I created a spider that scrapes data from Yelp by using Scrapy. All requests go through Crawlera proxy. Spider gets the URL to scrape from, sends a request, and scrapes the data. This worked fine up until the other day, when I started getting 502 None response. The 502 None response appears
after execution of this line:
r = self.req_session.get(url, proxies=self.proxies, verify='../secret/crawlera-ca.crt').text
The traceback:
2020-11-04 14:27:55 [urllib3.connectionpool] DEBUG: https://www.yelp.com:443 "GET /biz/a-dog-in-motion-arcadia HTTP/1.1" 502 None
So, it seems that spider cannot reach the URL because the connection is closed.
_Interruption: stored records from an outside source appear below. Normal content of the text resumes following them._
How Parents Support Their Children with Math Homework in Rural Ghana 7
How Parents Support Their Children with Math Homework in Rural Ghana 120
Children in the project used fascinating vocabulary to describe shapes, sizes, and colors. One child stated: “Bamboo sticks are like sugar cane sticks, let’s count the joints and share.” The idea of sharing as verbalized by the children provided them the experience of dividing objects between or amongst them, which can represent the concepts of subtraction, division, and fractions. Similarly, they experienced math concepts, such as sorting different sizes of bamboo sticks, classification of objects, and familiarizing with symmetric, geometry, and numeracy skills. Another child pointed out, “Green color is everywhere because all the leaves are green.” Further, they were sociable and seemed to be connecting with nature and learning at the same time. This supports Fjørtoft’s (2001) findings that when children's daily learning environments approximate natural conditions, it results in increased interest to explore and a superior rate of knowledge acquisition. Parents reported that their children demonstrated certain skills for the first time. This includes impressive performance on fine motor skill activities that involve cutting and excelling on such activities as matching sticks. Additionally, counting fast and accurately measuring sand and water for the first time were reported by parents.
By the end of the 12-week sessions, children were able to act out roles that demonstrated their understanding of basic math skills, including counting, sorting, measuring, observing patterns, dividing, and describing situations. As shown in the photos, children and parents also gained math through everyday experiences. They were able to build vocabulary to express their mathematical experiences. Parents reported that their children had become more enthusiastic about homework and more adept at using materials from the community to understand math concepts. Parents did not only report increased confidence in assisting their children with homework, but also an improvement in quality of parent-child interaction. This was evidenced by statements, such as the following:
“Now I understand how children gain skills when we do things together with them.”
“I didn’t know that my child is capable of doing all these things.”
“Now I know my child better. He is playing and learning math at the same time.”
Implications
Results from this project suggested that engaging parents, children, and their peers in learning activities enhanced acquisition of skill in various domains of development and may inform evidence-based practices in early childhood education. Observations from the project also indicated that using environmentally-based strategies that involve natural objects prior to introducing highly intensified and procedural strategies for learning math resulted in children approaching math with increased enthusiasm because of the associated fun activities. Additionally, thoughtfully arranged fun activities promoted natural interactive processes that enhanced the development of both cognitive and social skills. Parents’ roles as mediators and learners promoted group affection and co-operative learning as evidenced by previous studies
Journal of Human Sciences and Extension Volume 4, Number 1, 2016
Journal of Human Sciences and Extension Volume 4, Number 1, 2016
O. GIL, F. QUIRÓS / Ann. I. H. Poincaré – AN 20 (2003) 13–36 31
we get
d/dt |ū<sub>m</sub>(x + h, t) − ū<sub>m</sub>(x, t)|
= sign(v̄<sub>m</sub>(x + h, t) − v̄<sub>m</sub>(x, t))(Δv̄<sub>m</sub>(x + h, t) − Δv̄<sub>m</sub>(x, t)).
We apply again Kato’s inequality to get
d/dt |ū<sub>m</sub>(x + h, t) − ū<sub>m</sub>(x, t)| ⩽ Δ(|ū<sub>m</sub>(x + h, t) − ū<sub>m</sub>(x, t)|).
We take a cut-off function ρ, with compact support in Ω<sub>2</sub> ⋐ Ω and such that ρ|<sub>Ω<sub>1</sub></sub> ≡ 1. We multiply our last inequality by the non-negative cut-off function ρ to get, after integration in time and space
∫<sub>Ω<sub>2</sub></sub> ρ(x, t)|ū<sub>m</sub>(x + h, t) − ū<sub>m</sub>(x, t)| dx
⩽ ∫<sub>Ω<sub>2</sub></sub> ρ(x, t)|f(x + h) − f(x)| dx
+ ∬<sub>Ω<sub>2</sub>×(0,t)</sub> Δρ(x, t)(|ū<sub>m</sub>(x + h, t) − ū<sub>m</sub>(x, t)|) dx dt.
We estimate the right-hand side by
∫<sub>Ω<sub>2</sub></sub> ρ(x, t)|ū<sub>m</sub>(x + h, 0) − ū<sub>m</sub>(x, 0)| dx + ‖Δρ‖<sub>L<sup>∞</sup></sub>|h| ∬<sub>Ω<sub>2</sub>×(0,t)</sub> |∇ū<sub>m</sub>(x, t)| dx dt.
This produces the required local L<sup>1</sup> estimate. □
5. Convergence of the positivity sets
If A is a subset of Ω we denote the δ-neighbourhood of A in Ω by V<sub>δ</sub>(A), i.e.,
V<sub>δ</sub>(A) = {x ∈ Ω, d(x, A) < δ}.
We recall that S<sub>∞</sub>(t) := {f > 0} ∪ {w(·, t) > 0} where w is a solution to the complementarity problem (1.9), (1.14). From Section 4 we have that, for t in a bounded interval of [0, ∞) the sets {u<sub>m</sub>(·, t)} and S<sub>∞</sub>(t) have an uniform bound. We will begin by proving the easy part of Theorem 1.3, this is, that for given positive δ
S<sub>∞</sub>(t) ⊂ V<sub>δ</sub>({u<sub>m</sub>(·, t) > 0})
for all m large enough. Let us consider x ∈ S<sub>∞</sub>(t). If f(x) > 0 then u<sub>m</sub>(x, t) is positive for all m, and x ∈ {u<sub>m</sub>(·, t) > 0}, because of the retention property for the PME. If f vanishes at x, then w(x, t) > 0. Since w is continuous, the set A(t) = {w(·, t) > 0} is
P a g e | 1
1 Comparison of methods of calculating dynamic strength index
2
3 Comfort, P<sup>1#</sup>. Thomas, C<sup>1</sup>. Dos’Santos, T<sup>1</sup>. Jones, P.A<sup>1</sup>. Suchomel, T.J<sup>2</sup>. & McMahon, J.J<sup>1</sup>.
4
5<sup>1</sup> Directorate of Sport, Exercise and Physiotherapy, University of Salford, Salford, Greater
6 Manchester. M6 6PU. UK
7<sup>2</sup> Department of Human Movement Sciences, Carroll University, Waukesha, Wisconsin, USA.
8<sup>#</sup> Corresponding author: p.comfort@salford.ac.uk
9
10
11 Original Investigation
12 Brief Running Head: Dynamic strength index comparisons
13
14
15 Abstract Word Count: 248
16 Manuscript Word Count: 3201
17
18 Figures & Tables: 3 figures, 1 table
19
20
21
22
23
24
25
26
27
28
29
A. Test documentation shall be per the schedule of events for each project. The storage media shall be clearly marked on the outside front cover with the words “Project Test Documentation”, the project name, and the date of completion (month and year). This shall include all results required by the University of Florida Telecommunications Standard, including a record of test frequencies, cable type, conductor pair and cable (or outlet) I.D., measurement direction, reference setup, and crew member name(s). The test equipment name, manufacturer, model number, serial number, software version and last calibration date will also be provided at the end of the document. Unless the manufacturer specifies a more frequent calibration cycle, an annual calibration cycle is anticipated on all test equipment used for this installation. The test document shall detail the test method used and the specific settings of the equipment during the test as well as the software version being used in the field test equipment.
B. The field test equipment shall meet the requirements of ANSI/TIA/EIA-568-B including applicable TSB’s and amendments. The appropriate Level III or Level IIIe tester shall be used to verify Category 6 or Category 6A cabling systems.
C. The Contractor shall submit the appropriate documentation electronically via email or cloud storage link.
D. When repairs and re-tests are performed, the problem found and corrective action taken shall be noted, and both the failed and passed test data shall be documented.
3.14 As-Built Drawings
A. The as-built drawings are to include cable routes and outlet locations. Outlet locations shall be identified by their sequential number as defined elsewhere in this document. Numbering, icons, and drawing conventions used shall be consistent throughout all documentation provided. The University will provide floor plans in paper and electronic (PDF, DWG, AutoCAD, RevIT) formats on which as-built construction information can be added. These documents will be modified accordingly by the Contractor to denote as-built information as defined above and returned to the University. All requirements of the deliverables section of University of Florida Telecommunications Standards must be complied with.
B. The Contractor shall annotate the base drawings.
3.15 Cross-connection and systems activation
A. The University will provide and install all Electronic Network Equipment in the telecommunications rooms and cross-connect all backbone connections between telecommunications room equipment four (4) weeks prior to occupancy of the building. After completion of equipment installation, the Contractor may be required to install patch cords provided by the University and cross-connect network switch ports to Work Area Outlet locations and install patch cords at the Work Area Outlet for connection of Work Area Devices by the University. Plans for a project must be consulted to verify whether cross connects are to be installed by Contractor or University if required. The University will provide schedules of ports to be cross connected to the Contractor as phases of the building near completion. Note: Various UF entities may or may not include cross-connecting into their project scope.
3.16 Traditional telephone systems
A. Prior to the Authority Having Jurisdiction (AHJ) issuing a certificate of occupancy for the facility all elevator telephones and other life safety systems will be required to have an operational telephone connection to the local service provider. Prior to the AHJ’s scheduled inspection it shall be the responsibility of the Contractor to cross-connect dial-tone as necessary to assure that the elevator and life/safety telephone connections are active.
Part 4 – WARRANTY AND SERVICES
I have checked 502 meaning in Scrapy and Crawlera documentation, and it refers to connection being refused, closed, domain unavailable and similar things.
I have debugged the code related to where the issue is happening, and everything is up to date.
If anyone has ideas or knowledge about this, would love to hear, as I am stuck. What could actually be the issue here?
NOTE: Yelp URLs work normally when I open them in browser.
The website sees that you are a "scraper" and not a human user, from the headers of your request.
You should send a different header with the request, so that the scraped website thinks you are browsing with a regular browser.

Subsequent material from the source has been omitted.